- _Problem requirements_
Retype the lines of the listing starting with the line that contains "Bekijk cursus" and continuing through the end of the listing, including both of those lines. Leave the pictures out of your answer.

Records excerpted from a collection
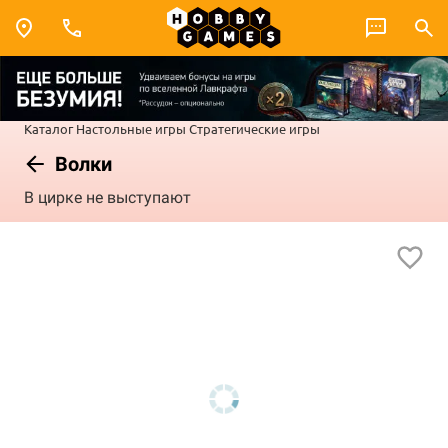
Каталог
Настольные игры
Стратегические игры
Волки
В цирке не выступают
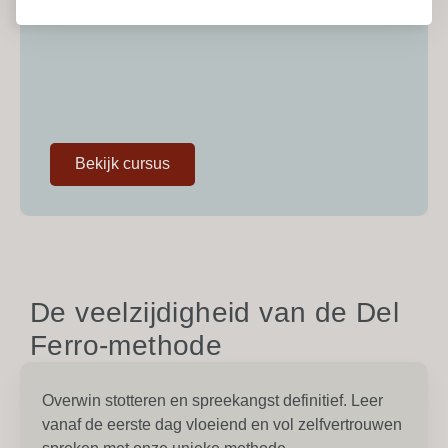
Bekijk cursus
De veelzijdigheid van de Del
Ferro-methode
Overwin stotteren en spreekangst definitief. Leer
vanaf de eerste dag vloeiend en vol zelfvertrouwen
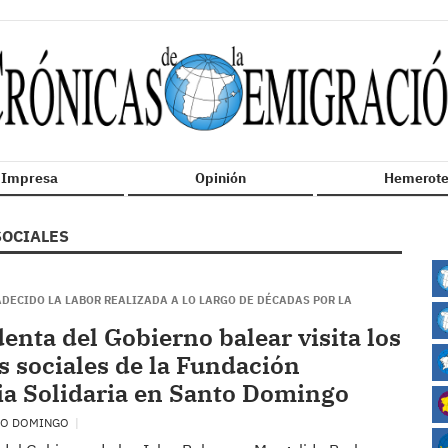
n Impresa
Opinión
Hemerote
SOCIALES
DECIDO LA LABOR REALIZADA A LO LARGO DE DÉCADAS POR LA
denta del Gobierno balear visita los
s sociales de la Fundación
a Solidaria en Santo Domingo
TO DOMINGO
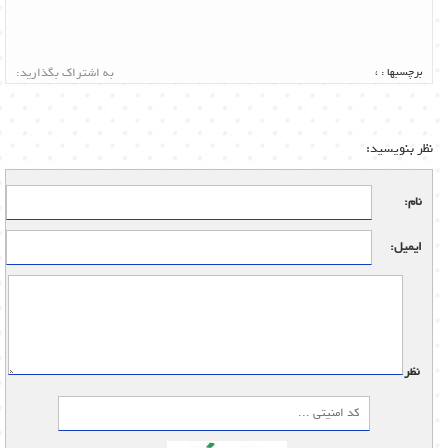
برچسبها :
،
به اشتراک بگذارید:
نظر بنویسید:
نام:
ایمیل:
نظر:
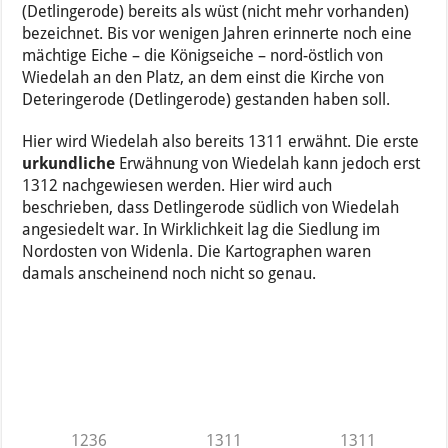
(Detlingerode) bereits als wüst (nicht mehr vorhanden)
bezeichnet. Bis vor wenigen Jahren erinnerte noch eine
mächtige Eiche – die Königseiche – nord-östlich von
Wiedelah an den Platz, an dem einst die Kirche von
Deteringerode (Detlingerode) gestanden haben soll.
Hier wird Wiedelah also bereits 1311 erwähnt. Die erste
urkundliche
Erwähnung von Wiedelah kann jedoch erst
1312 nachgewiesen werden. Hier wird auch
beschrieben, dass Detlingerode südlich von Wiedelah
angesiedelt war. In Wirklichkeit lag die Siedlung im
Nordosten von Widenla. Die Kartographen waren
damals anscheinend noch nicht so genau.
1236
1311
1311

- _Exercise response_
Bekijk cursus
De veelzijdigheid van de Del
Ferro-methode
Overwin stotteren en spreekangst definitief. Leer
vanaf de eerste dag vloeiend en vol zelfvertrouwen
n Impresa
Opinión
Hemerote
SOCIALES
DECIDO LA LABOR REALIZADA A LO LARGO DE DÉCADAS POR LA
denta del Gobierno balear visita los
s sociales de la Fundación
a Solidaria en Santo Domingo
TO DOMINGO
برچسبها :
،
به اشتراک بگذارید:
نظر بنویسید:
نام:
ایمیل:
نظر:
(Detlingerode) bereits als wüst (nicht mehr vorhanden)
bezeichnet. Bis vor wenigen Jahren erinnerte noch eine
mächtige Eiche – die Königseiche – nord-östlich von
Wiedelah an den Platz, an dem einst die Kirche von
Deteringerode (Detlingerode) gestanden haben soll.
Hier wird Wiedelah also bereits 1311 erwähnt. Die erste
urkundliche
Erwähnung von Wiedelah kann jedoch erst
1312 nachgewiesen werden. Hier wird auch
beschrieben, dass Detlingerode südlich von Wiedelah
angesiedelt war. In Wirklichkeit lag die Siedlung im
Nordosten von Widenla. Die Kartographen waren
damals anscheinend noch nicht so genau.
1236
1311
1311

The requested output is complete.